Understanding Saran Air Quality

Saran district, with Chhapra (Chapra) as its headquarters, occupies a strategically significant and environmentally challenging position at the confluence of the Ganga and Ghaghra rivers in northern Bihar. The district's flat alluvial floodplain, built up over millennia of joint Ganga-Ghaghra sedimentation, creates fertile agricultural land but also the geological conditions for some of Bihar's most severe winter fog. The river confluence generates exceptional atmospheric moisture that intensifies overnight fog formation from November through January, creating an airshed where pollutants from agricultural burning and biomass combustion are regularly trapped.

The winter pollution season begins with the paddy harvest in October, when widespread crop residue burning across the rice-growing blocks sends dense smoke over Chhapra and surrounding areas. Brick kilns, concentrated along the stabilised sandy ridges above the floodplain, activate through the dry season (October–April) and add consistent PM to the baseline. Tobacco processing - Saran is an important tobacco-growing and processing district in Bihar - contributes drying facility emissions during the post-harvest period. The district's chronically poor road surface quality means unpaved tracks generate substantial dust from agricultural vehicle traffic throughout the dry months.

Summer (April–June) offers partial improvements as rising temperatures force convective mixing, but dust events increase during the hot westerly winds (loo) that blow across the district's unshaded flat terrain. The combined monsoon flood from both the Ganga and Ghaghra - which historically submerged large parts of Saran - delivers the cleanest air of the year, as rainfall suppresses all emission sources and flooding halts brick kiln operations.
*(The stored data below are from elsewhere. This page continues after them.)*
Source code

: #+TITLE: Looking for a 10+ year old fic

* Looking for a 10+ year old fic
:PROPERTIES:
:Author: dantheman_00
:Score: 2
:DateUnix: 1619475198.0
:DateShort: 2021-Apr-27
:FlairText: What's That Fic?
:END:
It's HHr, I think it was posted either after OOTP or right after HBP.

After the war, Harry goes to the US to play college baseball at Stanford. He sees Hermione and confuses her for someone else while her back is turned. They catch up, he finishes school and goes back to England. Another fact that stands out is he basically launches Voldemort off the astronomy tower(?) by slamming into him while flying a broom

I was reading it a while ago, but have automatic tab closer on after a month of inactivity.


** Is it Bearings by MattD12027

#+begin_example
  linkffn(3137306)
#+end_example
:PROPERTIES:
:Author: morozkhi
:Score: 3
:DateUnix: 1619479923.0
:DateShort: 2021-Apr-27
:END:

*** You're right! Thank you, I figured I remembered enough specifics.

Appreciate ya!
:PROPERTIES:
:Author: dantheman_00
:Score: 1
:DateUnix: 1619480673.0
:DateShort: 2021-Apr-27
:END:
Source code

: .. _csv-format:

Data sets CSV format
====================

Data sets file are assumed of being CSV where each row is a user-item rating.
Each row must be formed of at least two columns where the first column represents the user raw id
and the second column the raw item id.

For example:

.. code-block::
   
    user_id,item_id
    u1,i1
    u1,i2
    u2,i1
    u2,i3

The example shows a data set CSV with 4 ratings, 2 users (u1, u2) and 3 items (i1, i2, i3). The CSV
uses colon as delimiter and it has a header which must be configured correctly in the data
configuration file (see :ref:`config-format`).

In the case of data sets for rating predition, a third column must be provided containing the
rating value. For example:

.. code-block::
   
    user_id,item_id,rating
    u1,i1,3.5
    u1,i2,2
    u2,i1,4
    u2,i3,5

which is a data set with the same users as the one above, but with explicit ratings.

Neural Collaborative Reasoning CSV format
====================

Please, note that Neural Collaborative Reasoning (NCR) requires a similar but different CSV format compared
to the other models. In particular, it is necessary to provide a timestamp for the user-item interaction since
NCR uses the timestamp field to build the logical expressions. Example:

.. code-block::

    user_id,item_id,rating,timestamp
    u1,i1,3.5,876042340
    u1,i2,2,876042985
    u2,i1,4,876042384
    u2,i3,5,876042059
Saran's air quality recovery from the monsoon is always temporary: as river levels recede and fields dry, the agricultural burning and kiln cycle resumes predictably.

Primary Pollution Sources

  • Agricultural burning
  • Brick kilns
  • Biomass burning
  • Vehicle exhaust
  • Tobacco processing emissions
  • Road dust

Geography: Saran district at the confluence of Ganga and Ghaghra rivers; Chhapra (Chapra) is the HQ; flat flood plain, rice and tobacco farming, brick kilns, historically flood-prone

Peak pollution months: November, December, January, February

Frequently Asked Questions — Saran

Why does Saran district have persistent winter fog?

Saran sits at the confluence of two major rivers - Ganga and Ghaghra - which generate exceptional atmospheric moisture. This moisture condenses as dense fog on cool winter nights over the flat floodplain terrain, where there are no hills to generate airflow or break up the fog layer. Combined with the low-lying alluvial surface and high water table, Saran experiences some of northern Bihar's most persistent winter fog, routinely keeping visibility below 50m and trapping crop-burning and biomass smoke at ground level from November through January.

Is tobacco processing a significant pollution source in Saran?

Yes - Saran is one of Bihar's notable tobacco-growing districts, and drying facilities emit organic matter during the October–January curing season. However, tobacco processing is a secondary source compared to agricultural burning and brick kilns. The combined effect of all dry-season sources (crop burning, brick kilns, tobacco drying, biomass fuel) under the river-confluence fog conditions creates the severe winter pollution events that characterise Saran's air quality profile.